John Paul II has been one of the staunchest critics of Bush's decision to go to war in Iraq.

The pope also made a veiled reference to recent revelations of the abuse of Iraqi prisoners by US troops in Iraq.

"In the past few weeks other deplorable events have come to light which have troubled the civil and religious conscience of all, and made more difficult a serene and resolute commitment to shared human values."

He said that in the absence of such a commitment, "neither war nor terrorism will ever be overcome".

Bush, who described John Paul II as "a devoted servant of God who has championed the cause of the poor", presented the 84-year-old head of the Roman Catholic Church with the Presidential Medal of Freedom, his country's highest civilian award.

Fortress Rome

Earlier on Friday, police turned Rome into a fortress as anti-war protesters had pledged to give Bush a heated reception during his 36-hour visit.

Bush presented the Pope with
the Presidential Medal of Freedom

Carabinieri police saturated the historic city centre, with heavy concentrations of the paramilitary force along the main thoroughfares and piazzas, as well as at bridges, rail stations and airports.
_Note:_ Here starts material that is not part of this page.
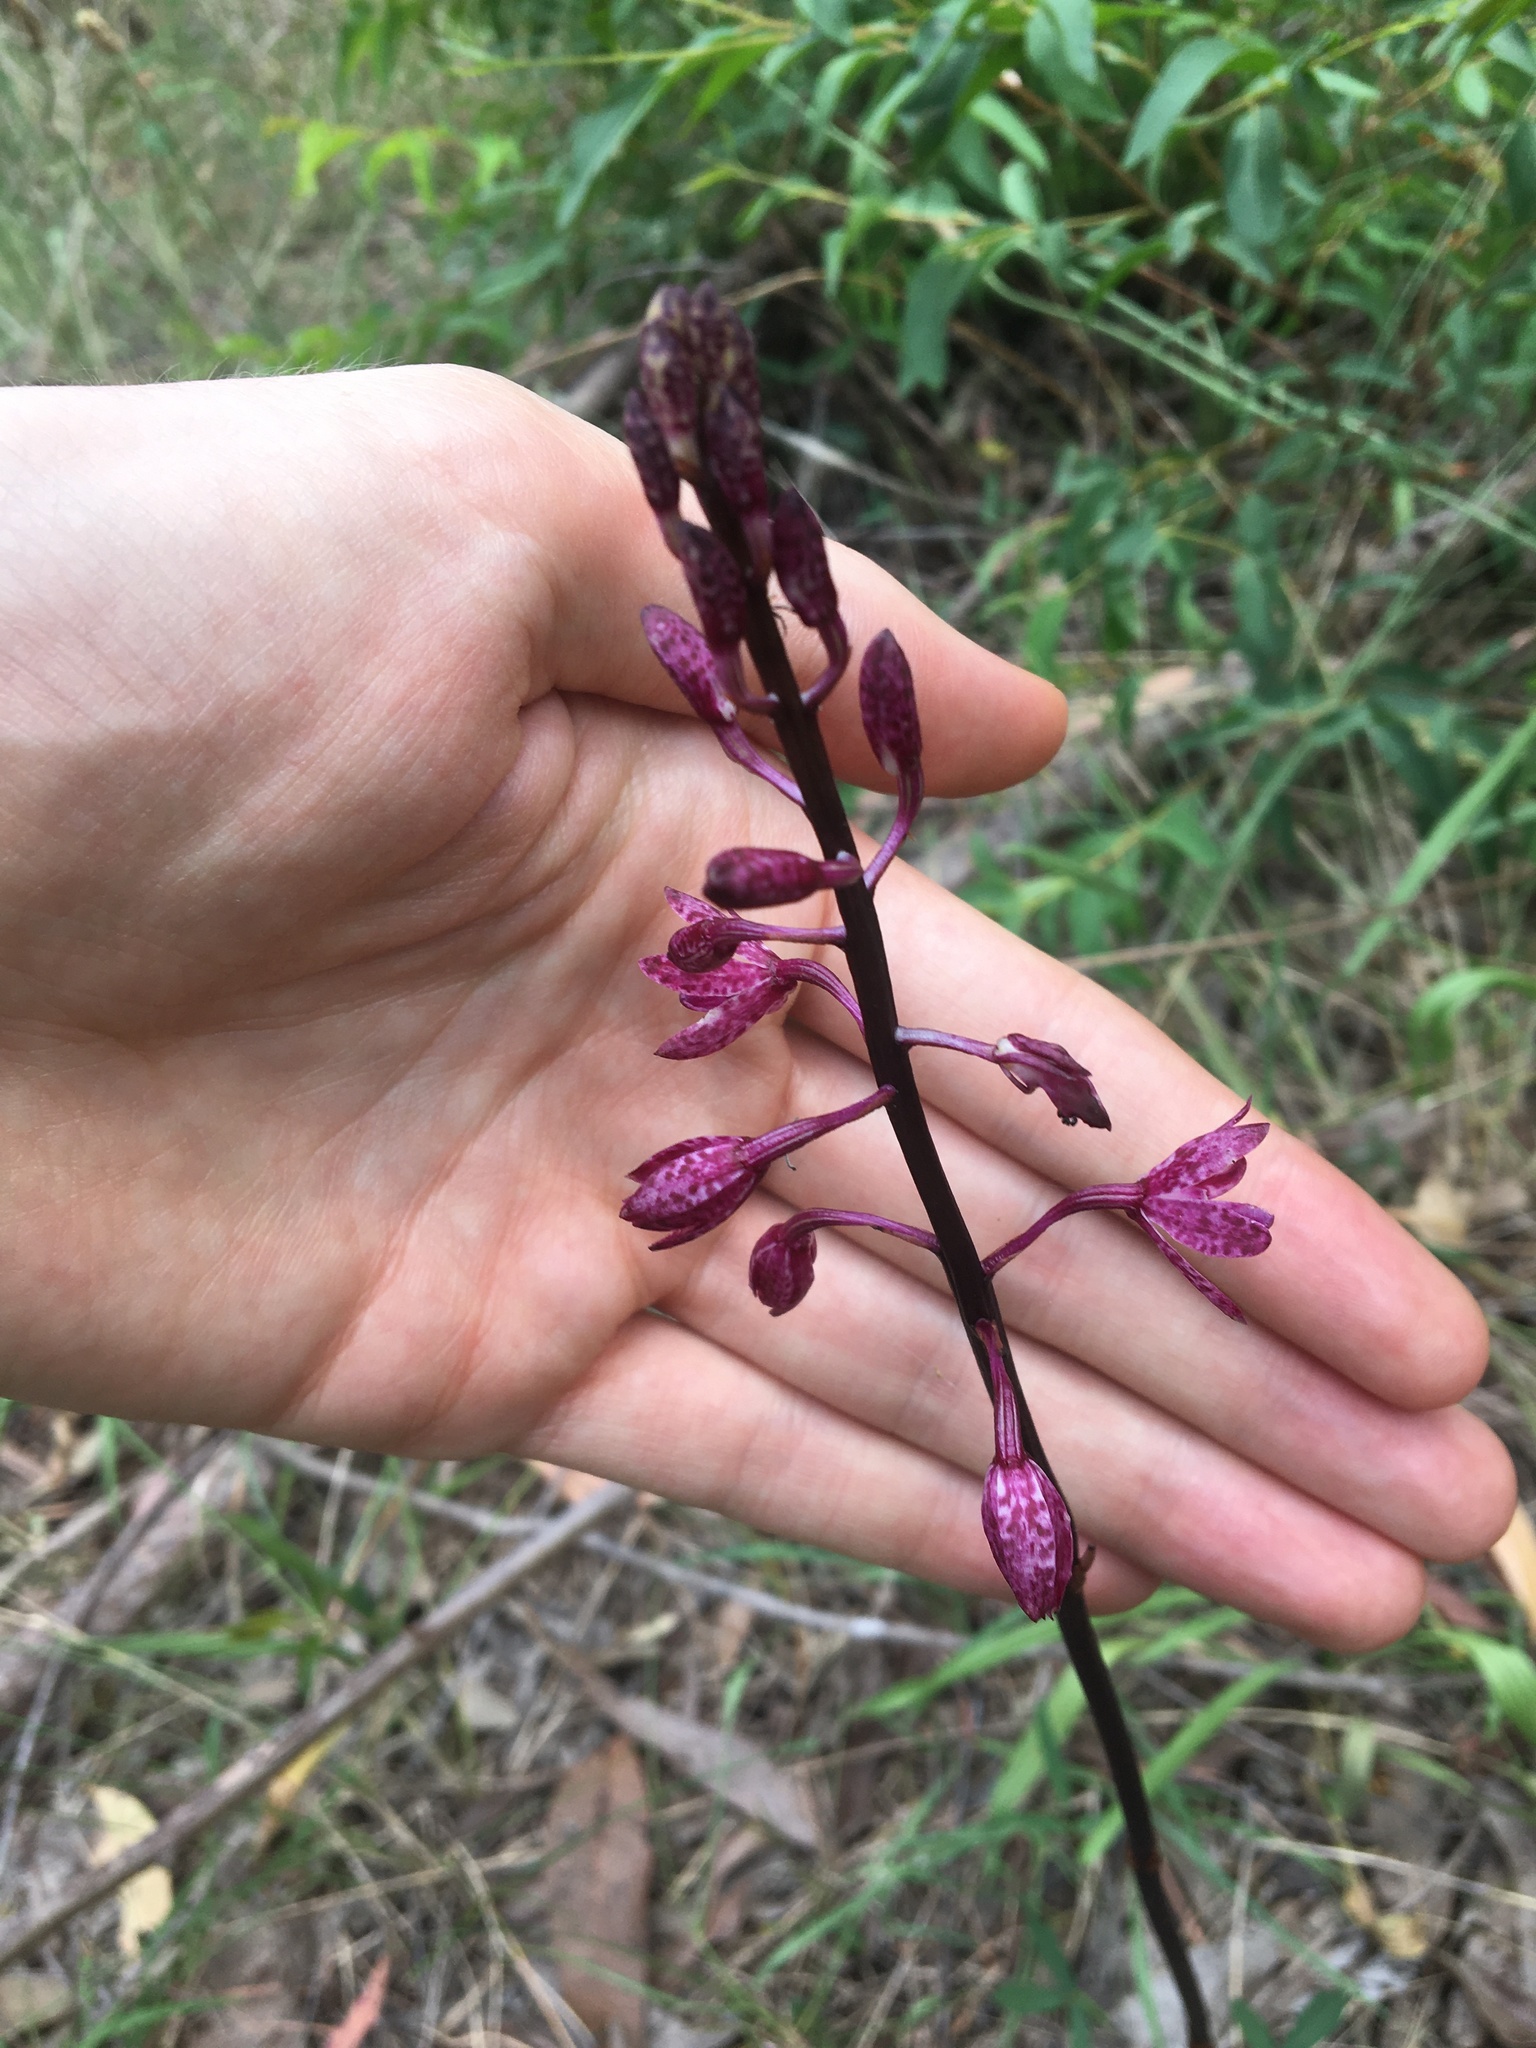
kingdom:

Helicopters droned overhead. 

The interior ministry has mobilised some 10,000 security forces. Traffic in the city centre was notably lighter than normal as many residents stayed away from possible flashpoints. The US State Department on Thursday issued a warning to American citizens living in Italy to avoid crowds. 

Protesters were on the streets from early morning, but the main demonstration organised by the Communists and Greens was scheduled for mid-afternoon in central Rome. 

Antiwar message

"We're here to tell Bush he's really not welcome, but we want to say it with a peaceful demonstration," a youth with a megaphone said as the first marchers, many waving multicoloured peace flags, took to the streets in eastern Rome. 
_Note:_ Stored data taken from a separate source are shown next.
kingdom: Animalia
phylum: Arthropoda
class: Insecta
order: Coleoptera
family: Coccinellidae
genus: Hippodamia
Closer to the centre, a group of young people set tyres ablaze on a bridge over the Tiber river. 

Around 1000 demonstrators arrived in Rome by train from Milan to join the street protests, rail authorities said. 

Many office and apartment windows in the city centre have been draped with the rainbow-coloured peace flags in a polite message to Bush over his Iraq policy, which is supported by Italian Pime Minister Silvio Berlusconi. 

Commemoration

The main centre-left opposition parties, who oppose the visit,
said however they would not take part in demonstrations out of respect for the US soldiers who died in the liberation of Rome, the commemoration of which is the official reason for the president's visit. 

Prime Minister Berlusconi has
strong backed Bush's Iraq policy

He was due to attend a wreath-laying ceremony in the afternoon at the Ardeatine Caves outside Rome, the site of one of Italy's worst massacres of civilians at the hands of the Nazis. 

Bush and his wife Laura, who arrived at Rome's Ciampino airport shortly after midnight, spent the night at the US ambassador Mel Sembler's heavily guarded residence in the leafy Parioli suburb of the city. Nearby roads were closed to traffic.